We headed out with Patrick from Heathrow Airport towards the Sussex countryside mid-morning on Monday, in a bid to see as many species as possible before dusk. The birding started long before we reached Pulborough Brooks, with a Red Kite over the M25 at Chertsey.
The car park was busy with birds as soon as we opened the doors, with the soft call of a Bullfinch alerting us to an individual perched at head height before we even managed to get our binoculars out. A flock of Long-tailed Tits quickly made their way through the trees while a Treecreeper called and we heard our first Blackbirds, Robins and Wrens of the day.

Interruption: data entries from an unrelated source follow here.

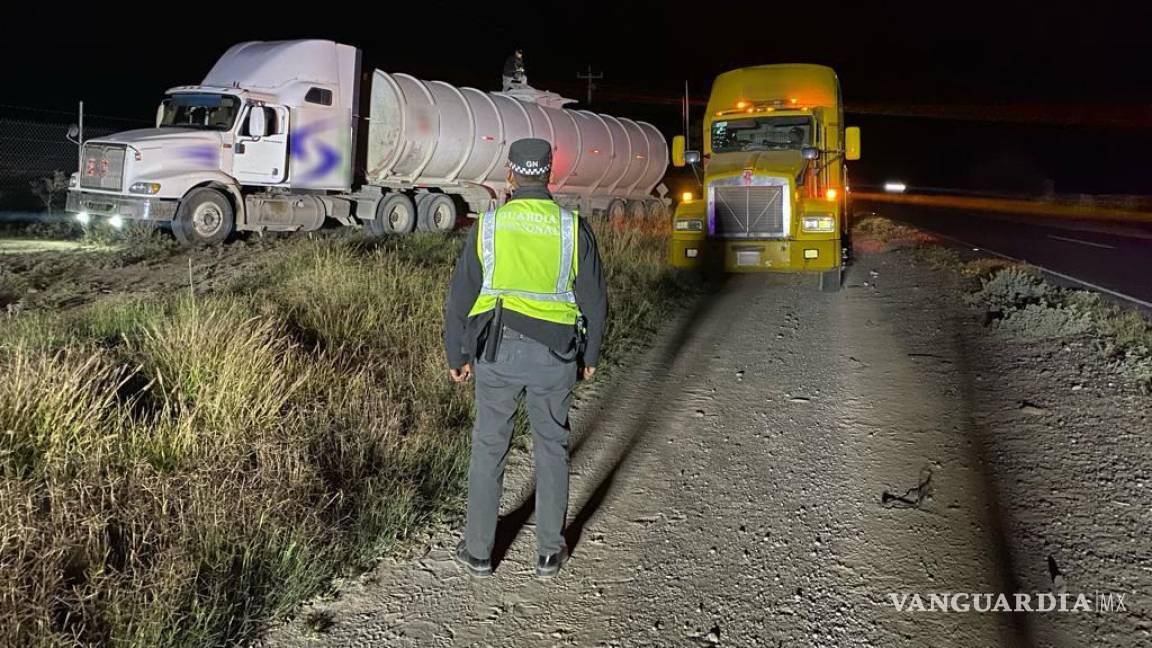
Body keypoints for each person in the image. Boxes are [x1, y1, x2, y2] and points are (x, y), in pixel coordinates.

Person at [443, 138, 607, 579]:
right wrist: (589, 355)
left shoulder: (490, 225)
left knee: (489, 446)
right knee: (551, 447)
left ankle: (479, 553)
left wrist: (457, 351)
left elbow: (460, 296)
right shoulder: (573, 227)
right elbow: (594, 300)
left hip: (496, 351)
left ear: (510, 174)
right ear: (549, 174)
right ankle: (549, 554)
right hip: (556, 355)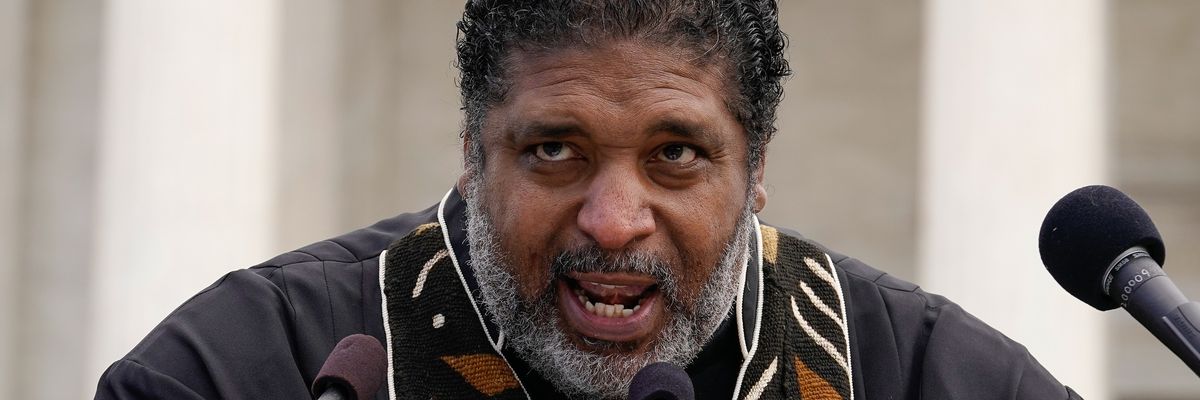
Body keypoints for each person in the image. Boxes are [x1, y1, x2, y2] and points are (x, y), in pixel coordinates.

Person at [95, 1, 1083, 399]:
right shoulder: (245, 365)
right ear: (472, 157)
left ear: (755, 169)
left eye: (675, 155)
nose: (614, 220)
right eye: (555, 151)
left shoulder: (930, 376)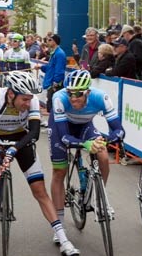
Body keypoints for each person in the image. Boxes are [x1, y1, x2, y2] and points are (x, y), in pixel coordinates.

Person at [0, 71, 81, 256]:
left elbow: (33, 133)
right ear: (11, 94)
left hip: (20, 139)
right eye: (24, 99)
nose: (28, 103)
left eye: (30, 99)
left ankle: (63, 239)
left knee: (40, 191)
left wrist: (15, 149)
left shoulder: (30, 100)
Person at [48, 69, 125, 245]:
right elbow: (65, 137)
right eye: (70, 93)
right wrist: (86, 145)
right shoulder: (60, 98)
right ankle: (58, 224)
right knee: (59, 172)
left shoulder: (100, 97)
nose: (73, 98)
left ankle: (100, 198)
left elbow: (119, 130)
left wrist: (104, 141)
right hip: (62, 127)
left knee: (103, 156)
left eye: (78, 94)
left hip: (85, 126)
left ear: (88, 92)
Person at [40, 34, 66, 112]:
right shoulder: (54, 53)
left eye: (50, 40)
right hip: (51, 83)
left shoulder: (59, 54)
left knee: (53, 108)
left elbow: (60, 70)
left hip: (54, 85)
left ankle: (53, 123)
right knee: (50, 107)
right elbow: (50, 68)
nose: (47, 41)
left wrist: (55, 83)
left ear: (55, 41)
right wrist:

After checking in at the visitor centre, we took a moment to take an initial scan from the dipping pond, before heading to the feeding station just off the path further down. The feeders were busy with Blue Tits and Great Tits, with a Coal Tit nipping in for a couple of fleeting visits. A Nuthatch was easier to view, coming in regularly and taking its time.
We heard a Great Spotted Woodpecker in the distance and a few minutes later the male bird appeared at the station while Greenfinches, Chaffinches and Goldfinches joined in for breakfast.
A Green Woodpecker was heard in the distance but the biggest surprise came when a 'chew-it!' call overhead alerted us to a fly-over Spotted Redshank. The bird initially passed unseen but it came around a second time, when it was visible circling in the sky above!
Walking down the slope, a number of Redwings and Fieldfares were in the hedges, allowing for good views through the scope with a little patience. It was a delight to see numbers of these winter thrushes, which have recently arrived from Fennoscandia for the winter, gorging on the berries on the reserve.
A couple of Meadow Pipits and Pied Wagtails flew overhead before we moved on. The Fattengates Courtyard area provided good views of Coal Tit, Dunnock and Song Thrush after we'd spotted a loafing Common Buzzard from a nearby gateway.
We then made our way to the Hanger Viewpoint, where the North Brooks delivered in excess of 700 Black-tailed Godwits, around 200 Northern Lapwings, and good numbers of Pintail, Wigeon, Teal and Shoveler. There were also three Shelducks mixed in for good measure.
The hordes of wildfowl were under watch by an adult Peregrine Falcon in its favoured tree by the viewpoint but it was a Marsh Harrier that was causing the most panic as it cruised over the floods in search of prey.
A male Kestrel dashed past and the trees surrounding the viewpoint hosted Treecreeper and Goldcrest, while a Cetti's Warbler gave a brief burst of song in the vegetation below.
The Westmead and Winpenny Hides added a Grey Heron, two Egyptian Geese a couple of Red Kites and a distant view of a fly-by White-tailed Eagle. On the walk to the hides we inadvertently flushed a Green Woodpecker from the path and managed to lock onto it in the scope when it alighted in a distant tree. Patrick's pishing skills brought out a Wren from deep cover, giving us our first views of the species for the day, and we also encountered another busy flock of Long-tailed Tits.
It was time to head on to Burpham. The weather was against us, with a bit of a breeze and a heavy deluge of rain, and no clear skies on the horizon. We pressed on and thankfully the rain eased, allowing us to enjoy both Grey Partridge and Red-legged Partridge, as well as several Red Kites, a flock of around 500 Common Gulls, several Stock Doves, two Goldcrests, and several small flocks of Linnet. A Reed Bunting and a couple of Skylarks called as darkness began to fall.